El presidente filipino, Rodrigo Duterte, ha dado orden de disparar a los que violen la cuarentena. No es Duterte uno de esos advenedizos que estos días se excusan en una pandemia para limar las garantías democráticas. Duterte lleva dinamitándolas con ejemplar coherencia desde que subió al poder en 2016: tanto le sirve el plomo contra la droga que contra el coronavirus.

Mis órdenes a la policía, al Ejército y a los comités de barrio consisten en que si hay problemas o la situación desemboca en peleas y sus vidas están en peligro, que disparen a matar, ha afirmado hoy el presidente en una rueda de prensa televisada. No os dejaré que causéis problemas, os mandaré a la tumba, ha aclarado.

El atrabiliario presidente se dirigía a la nación en un momento delicado. El coronavirus había pasado tangencialmente por Filipinas en las primeras semanas pero se ha aposentado en la última. Las 322 infecciones y once muertos comunicados esta mañana elevan la cifra acumulada a 2.633 y 107. Se da por descontado que la falta de análisis ha minimizado la magnitud de la crisis e inquieta su evolución en uno de los países más indefensos del sudeste asiático. Está empeorando. Así que os repito de nuevo que la situación es seria y debéis escuchar, ha exigido. También ha advertido a los de la izquierda de que les detendrá y no les soltará hasta el fin de la epidemia si siguen pateando el avispero social.

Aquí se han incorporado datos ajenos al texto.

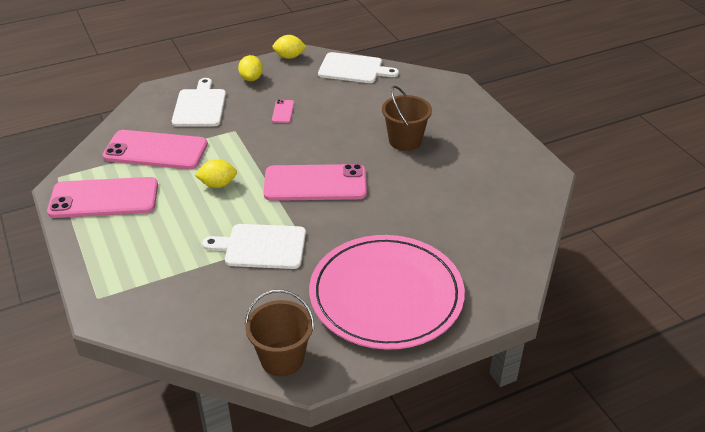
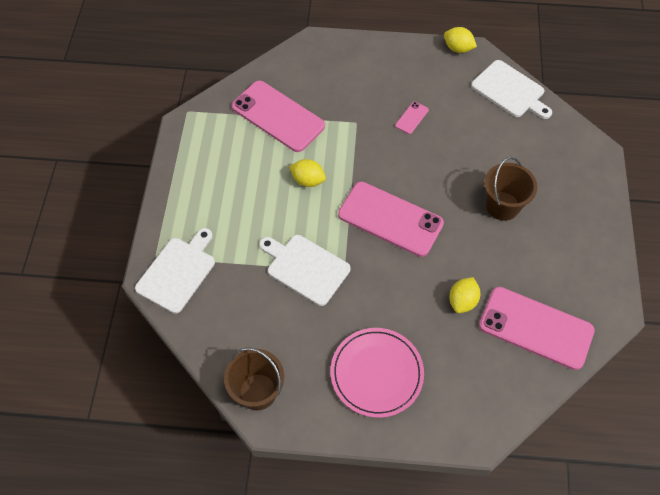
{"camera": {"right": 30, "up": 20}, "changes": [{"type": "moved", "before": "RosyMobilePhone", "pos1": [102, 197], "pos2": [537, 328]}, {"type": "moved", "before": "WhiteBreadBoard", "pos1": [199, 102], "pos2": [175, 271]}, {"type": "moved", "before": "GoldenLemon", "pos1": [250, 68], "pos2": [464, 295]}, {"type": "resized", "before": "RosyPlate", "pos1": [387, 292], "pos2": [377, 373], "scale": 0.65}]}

Duterte logró del Congreso los poderes especiales para agilizar la respuesta contra el coronavirus. También una ley con una provisión de 4.000 millones de dólares para 18 millones de hogares, pero el reparto se ha retrasado porque aún no han sido elaboradas las listas de los beneficiarios.

Más de la mitad de los 110 millones de filipinos está en cuarentena. Entre ellos figuran los 12 millones de habitantes de Manila y sus arrabales del extrarradio. En Nabotas o Caloocan abundan el chabolismo y la diaria misión de llenar el cuenco de arroz, así que el confinamiento domiciliario aboca a un hambre mucho más tangible que un virus invisible.

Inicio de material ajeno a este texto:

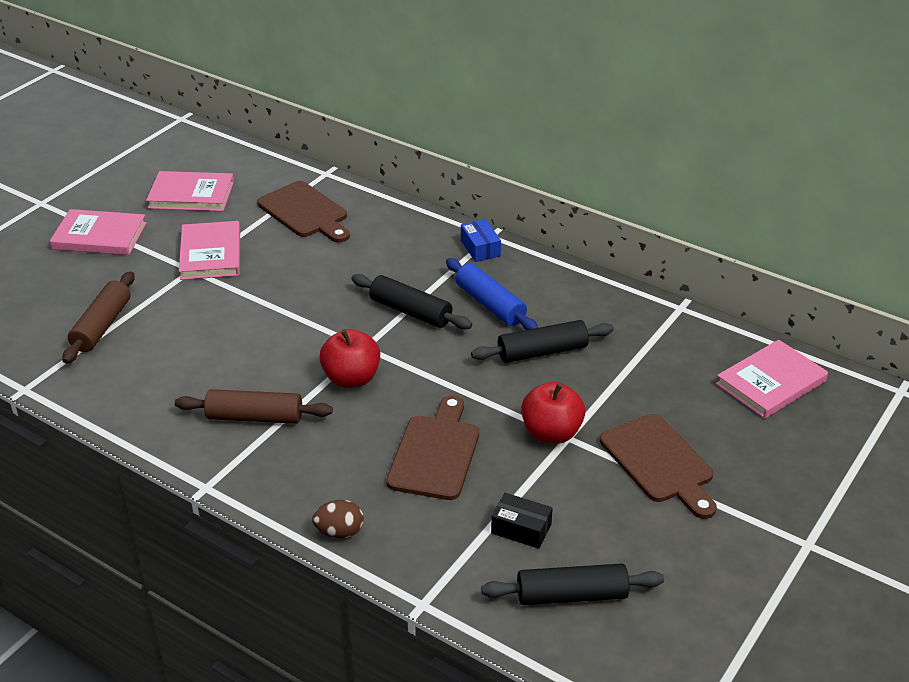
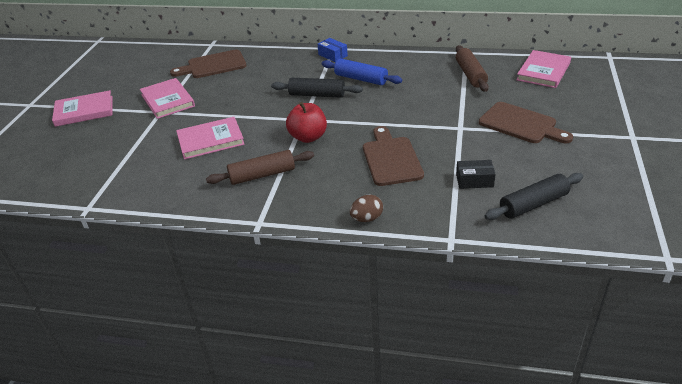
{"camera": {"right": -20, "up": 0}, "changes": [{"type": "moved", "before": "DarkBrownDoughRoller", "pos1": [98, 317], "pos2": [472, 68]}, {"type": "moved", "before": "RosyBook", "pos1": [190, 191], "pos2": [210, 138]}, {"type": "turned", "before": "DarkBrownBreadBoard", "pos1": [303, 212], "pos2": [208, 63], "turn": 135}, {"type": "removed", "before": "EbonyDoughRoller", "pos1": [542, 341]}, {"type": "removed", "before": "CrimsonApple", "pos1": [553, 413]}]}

Ese conflicto de prioridades emergió anoche en el barrio de San Roque (Quezon). Los empleados en fábricas y en la construcción tomaron las calles para protestar porque no pueden trabajar ni tampoco llegan las ayudas prometidas. Las trifulcas con la policía acabaron con 21 detenciones por ocupación del espacio público sin permiso.

A las declaraciones de Duterte siguió la liturgia habitual con escandalizadas respuestas de las organizaciones de derechos humanos y esforzadas contextualizaciones de sus subordinados. Fueron profundamente alarmantes, juzga Amnistía Internacional. La fuerza mortal y desenfrenada no debería usarse durante una emergencia como la del coronavirus, añade. El jefe de la policía, Archie Gamboa, aclaró después que no dispararán a los revoltosos y aludió a la pulsión hiperbólica de su presidente. Probablemente sólo quería subrayar que se cumplirá la ley en tiempos de crisis, razonó.

Duterte apareció como un tsunami en la esclerotizada e inepta escena política nacional con un discurso populista que prometía acabar con los problemas enquistados. Ya en campaña electoral proclamó que sería feliz si pudiera masacrar a los cuatro millones de drogadictos filipinos, prometió llenar la bahía de Manila de cadáveres, aconsejó abrir funerarias y concedió inmunidad a los policías que dispararan a los adictos. Así ganó las elecciones de 2016 y conserva un apoyo popular masivo a pesar de las miles de muertes de drogadictos o pequeños camellos.

Nada puede con la popularidad de Duterte. Ni sus bromas sobre una activista occidental violada y asesinada en la cárcel, ni sus confesiones de haber asesinado con sus propias manos, ni siquiera haber tildado de idiota a Dios o de hijo de puta al Papa en el país más fervorosamente católico de Asia. En una dinámica parecida a la de Donald Trump, emerge con más fuerza tras cada escándalo.